We weten dat de werkloosheid en de armoede groter zijn in Wallonië dan in Vlaanderen. Kun je die lijn doortrekken met de middenklasse? ‘Wallonië telt inderdaad meer armen dan Vlaanderen,’ zegt Marx, ‘maar de lage en de kernmiddenklasse zijn in beide regio’s even groot. Vlaanderen telt met 34 procent wel meer hogere middenklassers, tegenover 24 procent in Wallonië. Bij veel mensen leeft het idee dat de middenklasse vooral een Vlaams fenomeen is, maar dat is dus niet het geval.’ Brussel is zoals elke wereldstad een apart verhaal: de armoede is er zoals bekend dramatisch hoog, maar ook de top is met 7 procent groter dan in de rest van het land.
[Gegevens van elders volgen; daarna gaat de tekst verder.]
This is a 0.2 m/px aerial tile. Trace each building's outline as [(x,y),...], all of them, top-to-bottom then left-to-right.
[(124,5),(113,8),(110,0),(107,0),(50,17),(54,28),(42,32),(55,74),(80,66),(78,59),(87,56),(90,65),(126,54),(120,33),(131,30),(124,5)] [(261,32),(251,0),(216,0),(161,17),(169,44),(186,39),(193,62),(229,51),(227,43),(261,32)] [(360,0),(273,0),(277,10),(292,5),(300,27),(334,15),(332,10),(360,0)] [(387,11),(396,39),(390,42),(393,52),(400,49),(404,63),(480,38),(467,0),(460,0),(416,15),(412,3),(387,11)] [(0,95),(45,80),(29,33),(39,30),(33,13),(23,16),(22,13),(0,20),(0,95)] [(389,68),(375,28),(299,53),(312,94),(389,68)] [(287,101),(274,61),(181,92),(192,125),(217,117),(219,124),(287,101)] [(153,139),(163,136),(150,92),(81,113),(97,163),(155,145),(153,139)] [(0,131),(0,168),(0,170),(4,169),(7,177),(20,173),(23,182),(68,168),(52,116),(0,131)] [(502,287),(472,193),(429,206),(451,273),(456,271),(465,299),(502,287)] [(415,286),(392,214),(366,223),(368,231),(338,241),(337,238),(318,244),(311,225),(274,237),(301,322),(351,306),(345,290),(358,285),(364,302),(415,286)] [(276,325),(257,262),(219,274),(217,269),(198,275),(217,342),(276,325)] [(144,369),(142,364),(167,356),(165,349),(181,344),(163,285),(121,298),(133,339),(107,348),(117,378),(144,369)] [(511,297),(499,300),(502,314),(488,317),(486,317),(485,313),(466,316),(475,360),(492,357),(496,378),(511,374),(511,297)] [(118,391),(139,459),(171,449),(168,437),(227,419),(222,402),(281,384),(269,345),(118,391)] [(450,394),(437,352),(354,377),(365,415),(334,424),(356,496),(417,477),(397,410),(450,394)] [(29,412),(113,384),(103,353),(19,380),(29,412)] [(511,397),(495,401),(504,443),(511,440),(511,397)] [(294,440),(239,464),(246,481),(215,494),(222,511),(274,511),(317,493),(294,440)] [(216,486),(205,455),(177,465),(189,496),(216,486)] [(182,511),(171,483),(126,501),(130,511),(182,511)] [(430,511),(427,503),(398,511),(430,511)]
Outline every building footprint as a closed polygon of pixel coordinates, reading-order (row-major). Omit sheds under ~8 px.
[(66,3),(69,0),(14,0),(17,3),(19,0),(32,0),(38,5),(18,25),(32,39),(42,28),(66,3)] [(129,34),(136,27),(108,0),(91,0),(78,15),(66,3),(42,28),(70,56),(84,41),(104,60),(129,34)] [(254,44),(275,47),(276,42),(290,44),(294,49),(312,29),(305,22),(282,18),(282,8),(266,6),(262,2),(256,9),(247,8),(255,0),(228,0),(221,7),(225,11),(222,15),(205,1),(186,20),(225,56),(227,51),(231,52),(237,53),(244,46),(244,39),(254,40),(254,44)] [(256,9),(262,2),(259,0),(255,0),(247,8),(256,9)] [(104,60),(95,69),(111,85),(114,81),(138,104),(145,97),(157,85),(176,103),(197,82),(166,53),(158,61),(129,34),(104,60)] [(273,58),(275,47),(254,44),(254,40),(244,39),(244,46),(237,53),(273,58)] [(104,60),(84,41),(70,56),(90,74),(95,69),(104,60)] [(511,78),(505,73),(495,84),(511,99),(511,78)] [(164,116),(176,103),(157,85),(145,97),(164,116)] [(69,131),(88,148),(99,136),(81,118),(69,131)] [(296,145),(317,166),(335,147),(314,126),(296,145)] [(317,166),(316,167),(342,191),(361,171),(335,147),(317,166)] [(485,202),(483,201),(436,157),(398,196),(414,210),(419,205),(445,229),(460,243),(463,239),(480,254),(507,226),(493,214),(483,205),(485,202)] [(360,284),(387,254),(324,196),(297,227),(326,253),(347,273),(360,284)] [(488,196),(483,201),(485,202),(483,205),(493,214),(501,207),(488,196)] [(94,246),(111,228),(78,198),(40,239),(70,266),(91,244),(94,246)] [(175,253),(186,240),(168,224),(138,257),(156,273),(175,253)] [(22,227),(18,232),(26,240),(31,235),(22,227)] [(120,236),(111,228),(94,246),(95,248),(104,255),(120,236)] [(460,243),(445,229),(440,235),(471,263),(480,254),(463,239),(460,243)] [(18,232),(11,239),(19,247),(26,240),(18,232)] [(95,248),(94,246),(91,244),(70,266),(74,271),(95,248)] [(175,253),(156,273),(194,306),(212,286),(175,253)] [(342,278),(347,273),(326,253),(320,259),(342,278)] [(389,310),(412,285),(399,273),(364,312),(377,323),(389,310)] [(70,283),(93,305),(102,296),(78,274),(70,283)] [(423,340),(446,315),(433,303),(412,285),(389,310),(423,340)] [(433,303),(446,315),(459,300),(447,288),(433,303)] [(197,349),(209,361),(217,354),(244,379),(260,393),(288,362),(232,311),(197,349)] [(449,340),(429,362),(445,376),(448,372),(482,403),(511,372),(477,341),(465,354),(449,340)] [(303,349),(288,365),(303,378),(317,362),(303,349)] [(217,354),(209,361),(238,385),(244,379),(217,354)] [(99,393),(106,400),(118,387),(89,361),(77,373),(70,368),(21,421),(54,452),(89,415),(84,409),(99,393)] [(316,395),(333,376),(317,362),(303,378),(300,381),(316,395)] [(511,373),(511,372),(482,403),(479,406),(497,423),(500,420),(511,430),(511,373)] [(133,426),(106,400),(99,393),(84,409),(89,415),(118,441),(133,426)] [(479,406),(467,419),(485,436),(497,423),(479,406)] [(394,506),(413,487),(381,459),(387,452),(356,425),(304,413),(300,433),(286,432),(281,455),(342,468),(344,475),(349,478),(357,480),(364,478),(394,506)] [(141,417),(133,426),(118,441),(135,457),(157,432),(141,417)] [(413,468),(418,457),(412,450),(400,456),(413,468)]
Marx: ‘Net als Londen en Parijs is Brussel steeds meer een verdeelde stad, de polarisatie is er erg groot.’
Uit de cijfers van Marx blijkt ook duidelijk dat migranten van buiten de Europese Unie aan de onderkant van de sociale ladder blijven hangen (bijna de helft van hen is arm) en maar moeilijk in de middenklasse raken (slechts de helft van hen behoort tot de middenklasse, van de Belgen is dat 85 procent).
‘Als je ziet dat zo weinig migranten tot de middenklasse behoren, rijst een belangrijke vraag: krijg je in ons land voldoende kansen om door te stoten tot de middenklasse? Verloopt die doorstroming voldoende fair?’ vraagt Marx zich af. ‘Ik denk dat je mag zeggen dat daar wat aan schort. Het zal wel voor een stuk te maken hebben met de democratisering van ons onderwijs, die ondanks alle goede bedoelingen en veel inspanningen toch al decennia stagneert. Onze universiteiten blijven middenklassebastions. In plaats van sociale ongelijkheid weg te werken, reproduceren ze eerder die ongelijkheid.’
Marx heeft ook oog voor een andere kant van het verhaal: ‘De loonongelijkheid is in ons land vrij klein. Er zijn relatief weinig laagbetaalden en weinig mensen die zeer veel loon op hun rekening gestort krijgen. Vanuit die optiek is de stimulans niet zo groot om lang te studeren en heel hard te werken. De drijfveer ligt elders: je moet flink studeren en werken om toegang te krijgen tot de middenklasse en eens je daartoe behoort zit je goed. Dat is onze meritocratie: als je studeert en de handen uit de mouwen steekt, behoor je al snel tot de middenklasse.’
Dat leidt tot een volgende gevoelige vraag: hebben onze vrij hoge armoedecijfers te maken met de stabiele en sterke positie van de middenklasse? ‘Ik denk dat het voor een deel klopt’, zegt Marx. ‘Het mattheuseffect is nog altijd alive and kicking: de middenklasse profiteert veel meer van de herverdeling dan de onderkant van onze samenleving.’ Als voorbeeld geeft hij het woonbeleid: meer dan 60 procent van de woonbonus (een belastingvermindering van de eerste eigen woning) komt bij de 40 procent rijksten van ons land terecht, terwijl de mensen met een laag inkomen moeilijk een kwaliteitsvolle woning vinden. Andere voorbeelden zijn de dienstencheque of de kinderopvang. Marx: ‘De politici blijven de grootste groep in de samenleving, de middenklasse, met allerlei beslissingen bevoordelen. Ze zijn bang dat ze anders kiezers verliezen – onbegrijpelijk is dat niet.’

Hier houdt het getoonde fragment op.